I think that I've mentioned before that my kids love Breakfast For Dinner. I needed one carrot for the peanut noodles that I made last week and was looking to make something to use up some of the other carrots. I found this recipe and definitely had to give it a try. I'm a big fan of carrot cake! Although it's not my favorite dessert, it's definitely high up on the list. Of course, I thought I had a bar of cream cheese in the fridge, so I didn't buy one. Only when I went to make the "icing" did I realize that I didn't. I did have a tub of strawberry cream cheese though, so I ended up using that and slathering it on top of the pancakes. It actually wasn't too bad, but I would have liked to see how the pancakes would have tasted with the maple cream cheese filling. I ended up doubling the recipe, which left enough to have some for breakfast over the weekend.

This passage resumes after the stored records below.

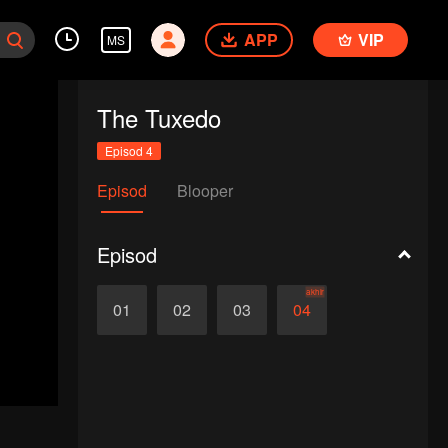
APP
VIP
MS
The Tuxedo
Episod 4
Episod
Blooper
Episod
akhir
01
02
03
04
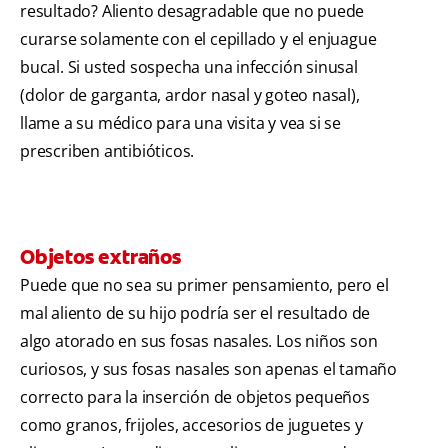
resultado? Aliento desagradable que no puede
curarse solamente con el cepillado y el enjuague
bucal. Si usted sospecha una infección sinusal
(dolor de garganta, ardor nasal y goteo nasal),
llame a su médico para una visita y vea si se
prescriben antibióticos.
Objetos extraños
Puede que no sea su primer pensamiento, pero el
mal aliento de su hijo podría ser el resultado de
algo atorado en sus fosas nasales. Los niños son
curiosos, y sus fosas nasales son apenas el tamaño
correcto para la inserción de objetos pequeños
como granos, frijoles, accesorios de juguetes y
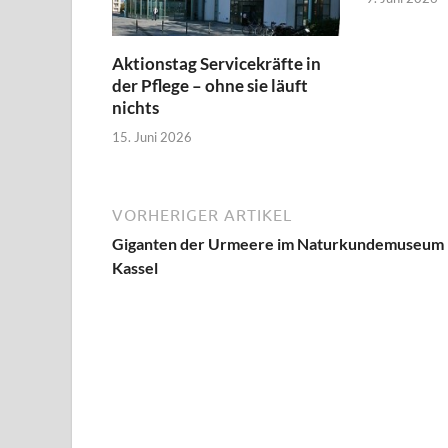
Aktionstag Servicekräfte in
der Pflege – ohne sie läuft
nichts
15. Juni 2026
VORHERIGER ARTIKEL
Giganten der Urmeere im Naturkundemuseum
Kassel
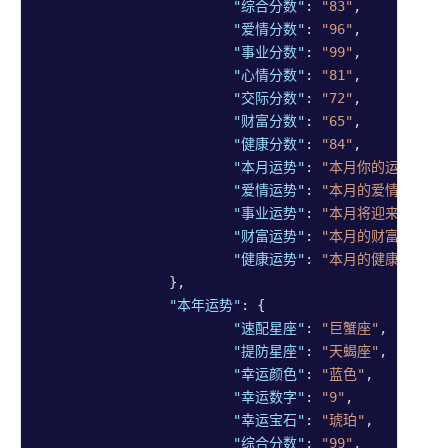
"综合分数"
: 
"83"
,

From foodblog: closetcooking.com
1/2 cups whole wheat flour
1/2 cup all purpose flour
1 teaspoon baking powder
1 teaspoon cinnamon
1/4 teaspoon ginger
1/8 teaspoon nutmeg
1 cup milk (or buttermilk)
1/4 cup brown sugar
1 cup carrot (grated)
4 ounces cream cheese (room temperature)
3 tablespoons maple syrup
powdered sugar to taste
1. Mix the flour, baking powder, cinnamon, ginger and in a large bowl.

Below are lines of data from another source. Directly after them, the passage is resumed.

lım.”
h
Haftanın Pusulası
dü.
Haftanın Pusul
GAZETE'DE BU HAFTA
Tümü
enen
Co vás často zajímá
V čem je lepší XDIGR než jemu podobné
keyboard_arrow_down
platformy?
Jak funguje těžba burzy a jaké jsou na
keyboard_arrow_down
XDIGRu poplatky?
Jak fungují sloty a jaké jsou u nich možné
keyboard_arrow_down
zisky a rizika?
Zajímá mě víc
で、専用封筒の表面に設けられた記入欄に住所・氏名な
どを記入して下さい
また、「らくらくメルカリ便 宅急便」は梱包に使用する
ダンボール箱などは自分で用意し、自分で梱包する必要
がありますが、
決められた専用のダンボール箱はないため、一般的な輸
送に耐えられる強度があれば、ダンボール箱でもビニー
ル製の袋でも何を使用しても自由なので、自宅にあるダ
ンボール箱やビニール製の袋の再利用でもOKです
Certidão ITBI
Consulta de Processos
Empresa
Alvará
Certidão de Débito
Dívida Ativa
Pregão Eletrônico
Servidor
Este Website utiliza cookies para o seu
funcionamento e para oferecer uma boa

2. Mix the milk, egg, sugar and carrot in another bowl.
3. Mix the wet and dry ingredients making sure to not over mix.
4. Heat a pan and melt a touch of butter in it.

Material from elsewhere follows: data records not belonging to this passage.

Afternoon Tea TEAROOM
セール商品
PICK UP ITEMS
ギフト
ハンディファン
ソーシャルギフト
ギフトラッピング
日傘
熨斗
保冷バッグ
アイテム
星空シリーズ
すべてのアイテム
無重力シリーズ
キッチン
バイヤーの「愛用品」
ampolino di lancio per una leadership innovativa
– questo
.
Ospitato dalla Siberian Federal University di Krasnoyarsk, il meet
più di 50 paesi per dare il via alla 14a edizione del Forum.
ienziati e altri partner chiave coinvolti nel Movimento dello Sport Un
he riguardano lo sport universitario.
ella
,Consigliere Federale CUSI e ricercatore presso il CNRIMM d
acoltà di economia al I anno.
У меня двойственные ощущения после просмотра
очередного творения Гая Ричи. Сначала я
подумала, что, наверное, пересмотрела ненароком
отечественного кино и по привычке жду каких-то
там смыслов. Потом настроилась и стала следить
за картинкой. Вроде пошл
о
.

5. Pour 1/4 cup of the mixture into the pan and heat until the surface starts to bubble and the bottom is golden brown, about 2-3 minutes.
6. Flip the pancake and cook the other side until the bottom is golden brown, about 1-2 minutes.
7. Mix the cream cheese and maple syrup and add some powdered sugar to get it as sweet as you like.
8. Spread the cream cheese onto the pancakes.
Family Rating: 1 1/2 thumbs up! A great way to "sneak" in some veggies.